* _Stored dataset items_
·····
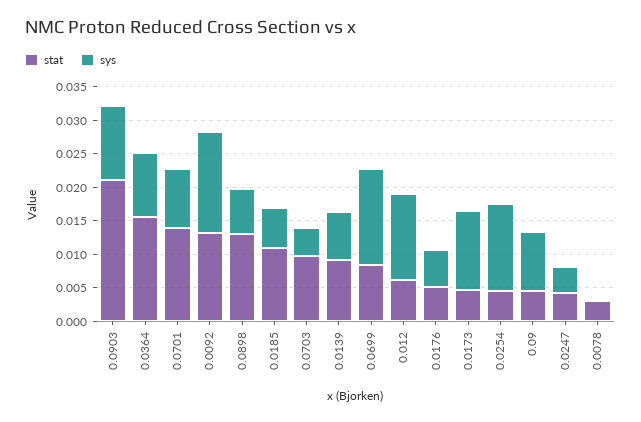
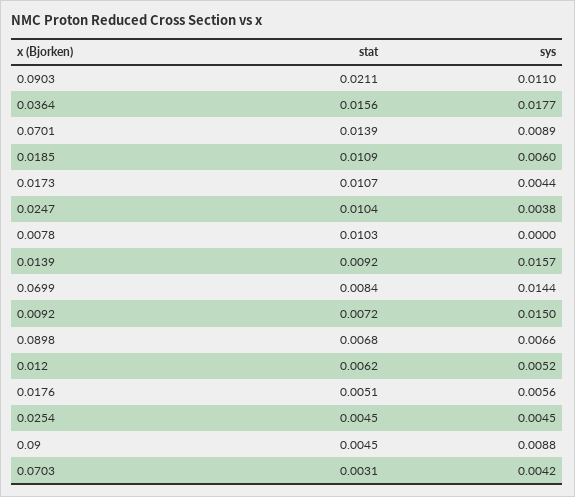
  {
    "stat": {
      "0.0903": 0.0211,
      "0.0364": 0.0156,
      "0.0701": 0.0139,
-     "0.0092": 0.0125,
+     "0.0092": 0.0072,
-     "0.0898": 0.0125,
+     "0.0898": 0.0068,
      "0.0185": 0.0109,
-     "0.0703": 0.01,
+     "0.0703": 0.0031,
      "0.0139": 0.0092,
      "0.0699": 0.0084,
      "0.012": 0.0062,
      "0.0176": 0.0051,
-     "0.0173": 0.005,
+     "0.0173": 0.0107,
      "0.0254": 0.0045,
      "0.09": 0.0045,
-     "0.0247": 0.005,
+     "0.0247": 0.0104,
-     "0.0078": 0.0025
+     "0.0078": 0.0103
    },
    "sys": {
      "0.0903": 0.011,
-     "0.0364": 0.01,
+     "0.0364": 0.0177,
      "0.0701": 0.0089,
      "0.0092": 0.015,
      "0.0898": 0.0066,
      "0.0185": 0.006,
      "0.0703": 0.0042,
-     "0.0139": 0.0075,
+     "0.0139": 0.0157,
      "0.0699": 0.0144,
-     "0.012": 0.0125,
+     "0.012": 0.0052,
      "0.0176": 0.0056,
-     "0.0173": 0.0125,
+     "0.0173": 0.0044,
-     "0.0254": 0.0125,
+     "0.0254": 0.0045,
      "0.09": 0.0088,
      "0.0247": 0.0038,
      "0.0078": 0
    }
  }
·····
* _GOAL OF THE EXERCISE_
Could you reproduce the records above exactly, leaving out every picture?

* _COMPLETED EXERCISE_
  {
    "stat": {
      "0.0903": 0.0211,
      "0.0364": 0.0156,
      "0.0701": 0.0139,
-     "0.0092": 0.0125,
+     "0.0092": 0.0072,
-     "0.0898": 0.0125,
+     "0.0898": 0.0068,
      "0.0185": 0.0109,
-     "0.0703": 0.01,
+     "0.0703": 0.0031,
      "0.0139": 0.0092,
      "0.0699": 0.0084,
      "0.012": 0.0062,
      "0.0176": 0.0051,
-     "0.0173": 0.005,
+     "0.0173": 0.0107,
      "0.0254": 0.0045,
      "0.09": 0.0045,
-     "0.0247": 0.005,
+     "0.0247": 0.0104,
-     "0.0078": 0.0025
+     "0.0078": 0.0103
    },
    "sys": {
      "0.0903": 0.011,
-     "0.0364": 0.01,
+     "0.0364": 0.0177,
      "0.0701": 0.0089,
      "0.0092": 0.015,
      "0.0898": 0.0066,
      "0.0185": 0.006,
      "0.0703": 0.0042,
-     "0.0139": 0.0075,
+     "0.0139": 0.0157,
      "0.0699": 0.0144,
-     "0.012": 0.0125,
+     "0.012": 0.0052,
      "0.0176": 0.0056,
-     "0.0173": 0.0125,
+     "0.0173": 0.0044,
-     "0.0254": 0.0125,
+     "0.0254": 0.0045,
      "0.09": 0.0088,
      "0.0247": 0.0038,
      "0.0078": 0
    }
  }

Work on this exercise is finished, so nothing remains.